# Given records:
·····

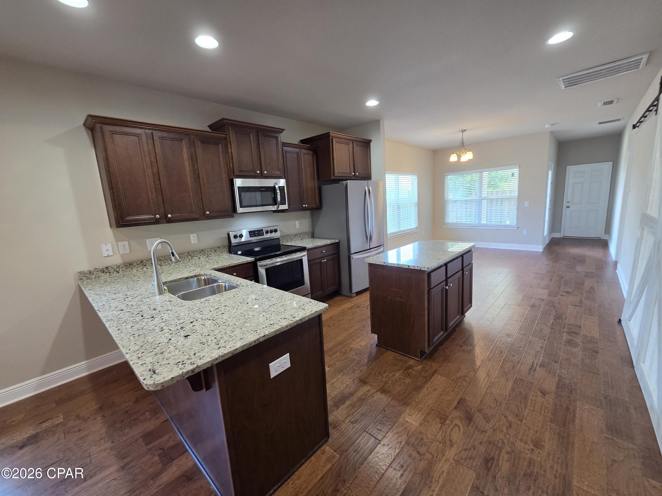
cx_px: 331
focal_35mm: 13
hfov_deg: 106.2
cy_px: 248
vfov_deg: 89.9
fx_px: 249
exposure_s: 1/60
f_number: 2.2
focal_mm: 2.2
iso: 320
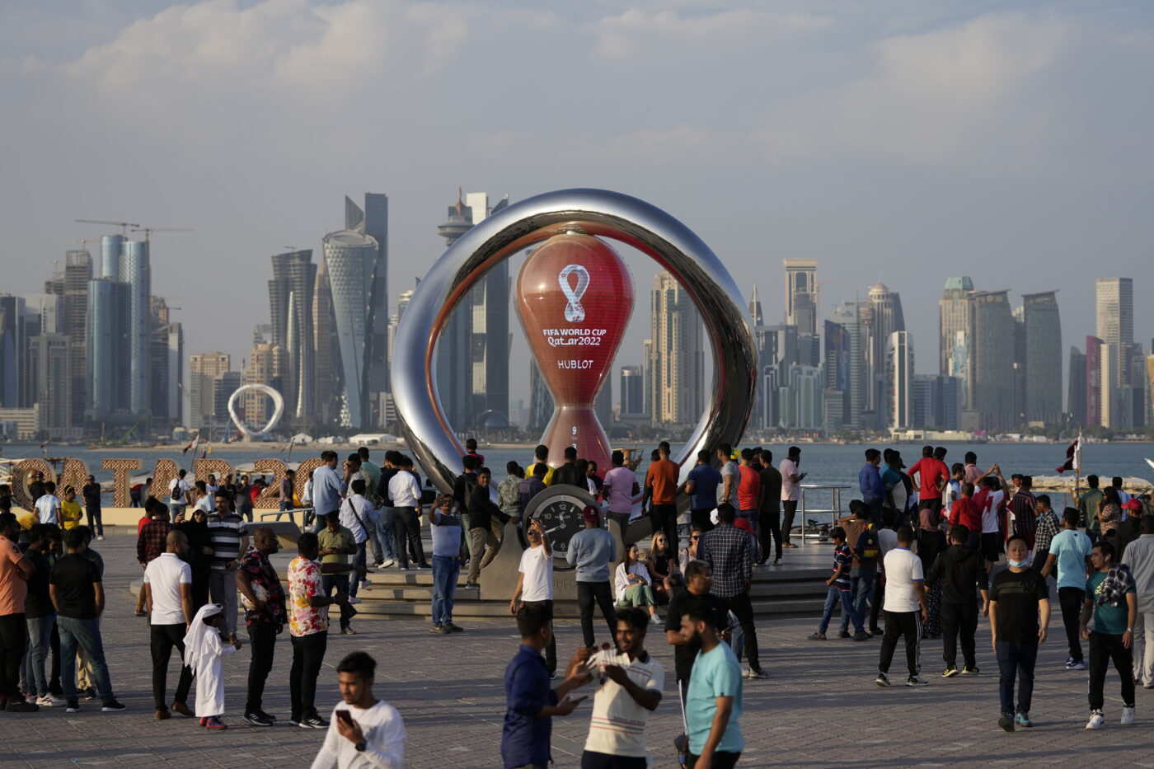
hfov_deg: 25.4
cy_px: 384
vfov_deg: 17.1
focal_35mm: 80
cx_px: 577
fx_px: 2564
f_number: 3.2
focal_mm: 80
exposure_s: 1/1600
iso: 100
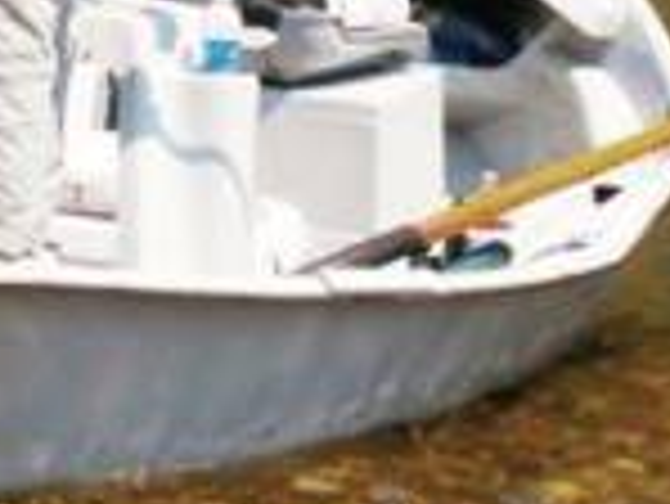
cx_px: 265
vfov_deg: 5.0
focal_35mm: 294
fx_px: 5695
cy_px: -153
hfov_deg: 6.7
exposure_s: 1/500
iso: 80
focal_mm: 13
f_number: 4.4
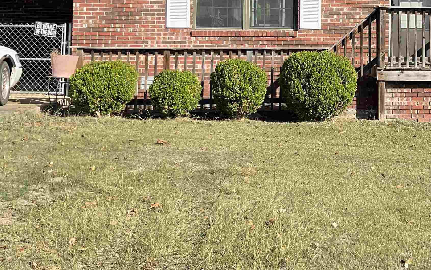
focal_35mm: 56
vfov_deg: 22.4
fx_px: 658
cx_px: 380
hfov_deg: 34.4
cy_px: 7
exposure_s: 1/792
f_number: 1.8
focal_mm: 3
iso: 16
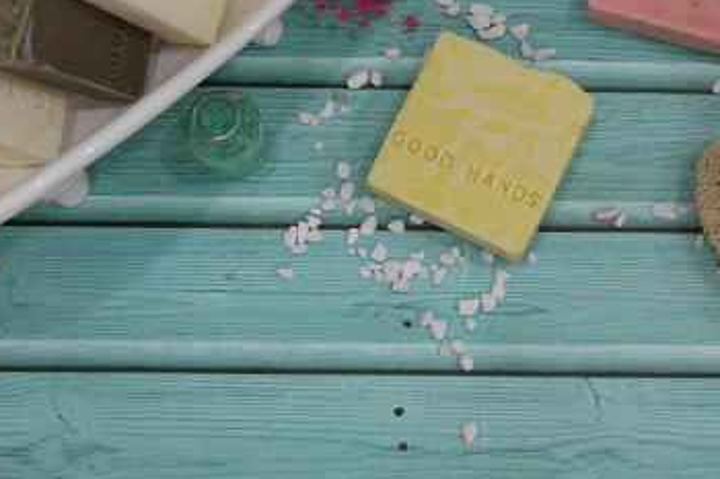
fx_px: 1499
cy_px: 115
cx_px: 442
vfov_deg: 18.0
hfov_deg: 26.9
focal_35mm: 75
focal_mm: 28
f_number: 4
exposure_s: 1/50
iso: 400
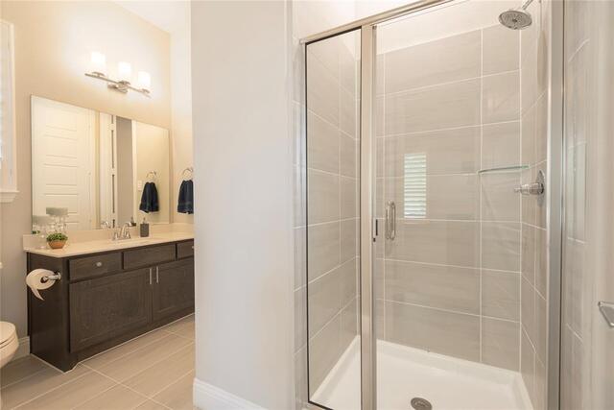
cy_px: 205
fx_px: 273
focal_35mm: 16
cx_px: 307
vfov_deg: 73.8
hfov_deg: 96.7
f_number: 7.1
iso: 100
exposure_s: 1/1.67
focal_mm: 16
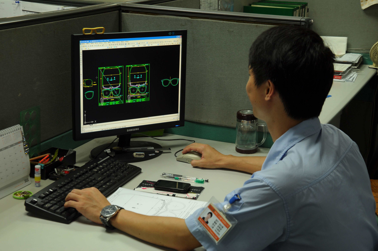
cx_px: 189
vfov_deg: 20.1
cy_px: 126
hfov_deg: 29.9
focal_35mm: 68
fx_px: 708
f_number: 9
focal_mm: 45
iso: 200
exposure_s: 1/4
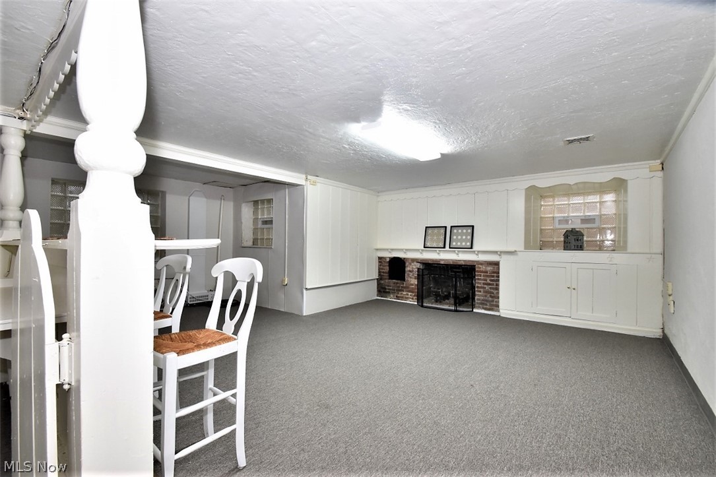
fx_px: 298
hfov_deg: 100.4
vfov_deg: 77.3
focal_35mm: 15
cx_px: 358
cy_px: 238
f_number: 11
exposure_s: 1/15
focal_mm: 10
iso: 800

·····

# Task to carry out:
Make an exact copy of the lines above, starting at the line that contains "focal_mm: 28" and running through the final line of the entries. Omit the pictures.

# Solution to this problem:
focal_mm: 28
f_number: 4
exposure_s: 1/50
iso: 400
cy_px: 205
fx_px: 273
focal_35mm: 16
cx_px: 307
vfov_deg: 73.8
hfov_deg: 96.7
f_number: 7.1
iso: 100
exposure_s: 1/1.67
focal_mm: 16
cx_px: 189
vfov_deg: 20.1
cy_px: 126
hfov_deg: 29.9
focal_35mm: 68
fx_px: 708
f_number: 9
focal_mm: 45
iso: 200
exposure_s: 1/4
fx_px: 298
hfov_deg: 100.4
vfov_deg: 77.3
focal_35mm: 15
cx_px: 358
cy_px: 238
f_number: 11
exposure_s: 1/15
focal_mm: 10
iso: 800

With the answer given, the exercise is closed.